(Por Miguel Semán).- “El sistema que no da de comer, tampoco da de amar, a muchos condena al hambre de pan, y a muchos condena al hambre de abrazos” (Eduardo Galeano).
Con esa frase cerrábamos en la primavera del año 94 un artículo de la revista Pibes donde contábamos la historia de Wilfrida, una crónica de la dispersión y el exterminio amoroso. Una jueza que ya no es la había calificado de deficiente social y había entendido que como ya no podía esperarse de Wilfrida ninguna mejoría económica ni "moral" era necesario desahijarla sin piedad y sin apelaciones.
Así fue. En nombre de la infancia tutelada se demolieron los afectos y una pobre resolución judicial, sin fundamentos, abolió los vínculos y los cuatro hijos fueron dados en adopción, a cuatro familias diferentes. A ella, a la madre, le fijaron un régimen de visitas de dos horas semanales, en la plaza pública, bajo la vigilancia de los guardadores.
En esos tiempos, Wilfrida era una mujer joven, fértil y pobre, con una capacidad casi milagrosa para engendrar hijos hermosos y sanos. Esa capacidad que para algunos era un insulto fue, tal vez, la usina de sus desdichas. Con sus hijos de la mano vivió en la calle, soportó heladas, tormentas, hambre y miedo. Pero en medio de las calamidades, sin saber cómo, un amor les creció de ida y de vuelta. Ese amor los envolvía y los cubría a todos, como esas enredaderas que se aferran y trepan por los muros de las casas, con la salvedad de que ellos no tenían casa y eran pura enredadera.
Entre los hijos de Wilfrida había una nena, Dorita, que nació dueña de una magia extraña. El encanto consistía en que al lado de su madre y en medio de sus hermanos, era inmune a todas las miserias. A pura risa atropellaba el mundo y todo, absolutamente todo, en ella, que no tenía casi nada, era júbilo y celebración de la abundancia. Nadie sabe cómo lo lograba, pero aún en la tristeza más honda Dorita amenazaba con la felicidad.
Como todos sus hermanos, una mañana también fue "entregada" en adopción. El hombre que le asignaron como padre, miró a Wilfrida en los tribunales con los ojos fríos y oxidados del desprecio y con la misma mirada le llevó a la hija. Aquella vez, los adoptantes parecían indignados, mudos de furia, porque la pobreza demostraba una vez más que era capaz de una fertilidad batalladora y militante.

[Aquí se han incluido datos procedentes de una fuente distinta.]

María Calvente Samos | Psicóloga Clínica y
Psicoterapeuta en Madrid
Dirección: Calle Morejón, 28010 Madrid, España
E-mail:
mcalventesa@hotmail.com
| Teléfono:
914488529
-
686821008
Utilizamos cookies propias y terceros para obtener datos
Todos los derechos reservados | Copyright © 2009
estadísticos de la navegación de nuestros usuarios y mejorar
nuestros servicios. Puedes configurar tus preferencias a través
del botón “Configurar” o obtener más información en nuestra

A partir de ahí, desde que ella se fue de la mano del hombre, todo se hizo silencio. El silencio que rodea las casas de los que velan mentiras. Pasaron los años y el tiempo nos permitió pensar que detrás de los muros Dorita había llegado al umbral de la adolescencia. Los días siguieron pasando y casi empezábamos a olvidarla cuando una tarde fría, alguien entró con la lluvia y dejó caer la noticia. Hacía un ratito nomás Dorita se había metido el caño de un revólver en la boca. Había cerrado los ojos y en esa pobre noche de su alma apretó el gatillo. De un solo tiro se voló el palomar de las palabras y remató las risas, como si hubiese querido vengarse de todos en su propia cara.
No sé qué fue de Wilfrida ni de sus otros hijos, ni cómo habrá hecho ella, que sólo daba vida, para no caer en la grieta de la muerte. Tampoco sé si alguien le dijo alguna vez que su hija se había suicidado. Tal vez ya no hiciera falta, es posible que a esa altura de la historia la vida se hubiese convertido para ella en un expediente huérfano donde nadie era nadie y todos estaban solos.
Uno de da cuenta de que la vida no fue lo que pensaba cuando se descubre añorando sus días de tristeza. A esos días querría yo llevar a Dorita. Cuando era invierno, hacía frío y llovía. Llovía en Claypole y en el resto mundo y ella tenía hambre y veía caer la lluvia.